▶ _TRAVAIL DEMANDÉ_: D'après le texte sur le netcode, que se passe-t-il avec UDP quand de nouvelles données arrivent alors qu'il n'y a plus de place ?

▶ _EXTRAIT DE PAGE_:
Netcode : Victoire !

Récapitulons : Raydium est un moteur de jeu. Dans un moteur de jeu, on retrouve (entre autres) un moteur 3D, un moteur sonore, etc. mais aussi un moteur réseau, que l’on nomme vulgairement "netcode".
En général, on utilise un principe clients-serveur, ce qui signifie que chaque client possède une connexion à destination du serveur, et à l’inverse le serveur possède n connexions vers les différents clients. Pour faire une connexion réseau avec IP (pour que les connexions puissent être acheminées sur le net), on dispose de deux protocoles : TCP et UDP.

TCP est le plus courant sur le net (HTTP, FTP, SMTP, …), et on dit qu’il est "connecté", c’est à dire qu’il offre les notions de connexion/déconnection, et les données sont protégées par le protocole (toute perte de données est détectée, et corrigée grace à une réémission). C’est très efficace, mais c’est lent. Par exemple, la machine de destination doit accuser de la réception des données (ACK) et donc renvoyer des données en échange. L’autre problème en ce qui nous concerne (les jeux vidéo) c’est le goulot d’étranglement que risque de créer ce protocole : dans un jeu, on envoie beaucoup d’informations (positions des différents joueurs, par exemple), et TCP fera tout pour que la totalité des données soit bien reçue, même s’il doit mettre en attente la suite des données.

Or dans un jeu, la seule chose qui compte, c’est de connaitre la position des joueurs maintenant … et il est impensable d’attendre toutes les données (toutes les positions précédentes) pour connaitre la dernière position. Toute nouvelle donnée doit "périmer" les anciennes.
Le cas le plus simple pour démontrer ça, c’est d’imaginer un serveur disposant d’une bande passante dix fois supérieure à celle d’un client. Puisque le client est lent, le serveur va devoir mettre en attente les nouvelles données… et le client va recevoir l’information (les positions) de plus en plus "en retard" (lag).

Donc on en arrive à UDP : il est lui complétement déconnecté, son seul but est d’essayer d’envoyer des données. Pas de détection d’erreurs (paquets perdus), pas de notion de connexion (n’importe qui peut envoyer des données sur le port en attente du serveur, sans négociation préalable), ni de paquet (si l’information est trop grosse, à vous de la découper et de vous débrouiller pour que tout arrive dans le bon ordre), etc. (Attention, contrairement à la légende, UDP possède bien un petit contrôle d’intégrité, basé sur une CRC). Autre aspect : pas de "bourrage" possible. Si de nouvelles données arrivent et qu’il n’y a plus de place (bande passante trop faible), les nouvelles données écrasent les anciennes.
C’est l’anarchie, mais c’est beaucoup (beaucoup) plus rapide que TCP.

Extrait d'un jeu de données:
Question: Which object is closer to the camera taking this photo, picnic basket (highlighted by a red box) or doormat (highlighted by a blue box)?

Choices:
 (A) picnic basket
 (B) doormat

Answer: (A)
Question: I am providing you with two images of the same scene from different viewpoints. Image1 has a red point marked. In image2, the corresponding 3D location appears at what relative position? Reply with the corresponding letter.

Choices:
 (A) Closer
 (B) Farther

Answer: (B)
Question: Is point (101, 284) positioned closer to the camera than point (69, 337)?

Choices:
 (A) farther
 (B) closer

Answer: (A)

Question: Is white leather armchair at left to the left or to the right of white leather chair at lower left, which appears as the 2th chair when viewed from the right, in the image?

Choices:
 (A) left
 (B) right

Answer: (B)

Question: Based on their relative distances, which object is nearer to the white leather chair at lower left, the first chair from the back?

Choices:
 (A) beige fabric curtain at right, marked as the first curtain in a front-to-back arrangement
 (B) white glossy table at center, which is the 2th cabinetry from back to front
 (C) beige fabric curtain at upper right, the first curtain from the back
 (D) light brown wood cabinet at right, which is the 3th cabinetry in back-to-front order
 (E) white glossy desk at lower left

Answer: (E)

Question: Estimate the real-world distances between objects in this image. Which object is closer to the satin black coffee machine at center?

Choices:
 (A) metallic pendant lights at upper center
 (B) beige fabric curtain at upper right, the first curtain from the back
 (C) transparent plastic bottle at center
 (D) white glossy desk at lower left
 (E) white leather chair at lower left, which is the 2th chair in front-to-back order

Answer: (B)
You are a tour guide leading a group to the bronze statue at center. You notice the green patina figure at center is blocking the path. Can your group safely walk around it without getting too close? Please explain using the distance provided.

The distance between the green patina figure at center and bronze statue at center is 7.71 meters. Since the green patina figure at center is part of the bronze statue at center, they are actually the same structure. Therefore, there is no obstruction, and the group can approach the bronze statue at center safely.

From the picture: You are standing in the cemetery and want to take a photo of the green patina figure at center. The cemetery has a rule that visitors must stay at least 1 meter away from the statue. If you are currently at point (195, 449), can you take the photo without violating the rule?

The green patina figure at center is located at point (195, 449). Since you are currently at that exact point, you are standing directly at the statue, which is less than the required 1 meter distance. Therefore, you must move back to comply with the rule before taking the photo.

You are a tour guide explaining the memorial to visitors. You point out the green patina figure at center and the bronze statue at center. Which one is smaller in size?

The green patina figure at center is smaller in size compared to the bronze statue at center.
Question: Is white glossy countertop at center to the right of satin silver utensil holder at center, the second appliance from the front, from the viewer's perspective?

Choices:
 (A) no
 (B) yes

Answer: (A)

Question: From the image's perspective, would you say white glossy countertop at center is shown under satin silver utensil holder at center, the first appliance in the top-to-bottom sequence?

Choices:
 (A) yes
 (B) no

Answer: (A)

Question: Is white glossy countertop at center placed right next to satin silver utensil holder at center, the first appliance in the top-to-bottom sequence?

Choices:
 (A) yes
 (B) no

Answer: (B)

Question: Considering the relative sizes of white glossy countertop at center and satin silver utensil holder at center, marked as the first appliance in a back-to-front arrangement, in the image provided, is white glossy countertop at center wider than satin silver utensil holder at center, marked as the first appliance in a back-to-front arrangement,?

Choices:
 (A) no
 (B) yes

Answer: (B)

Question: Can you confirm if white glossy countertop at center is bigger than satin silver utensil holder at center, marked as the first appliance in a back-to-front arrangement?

▶ _CORRIGÉ DE L'EXERCICE_: Les nouvelles données écrasent les anciennes.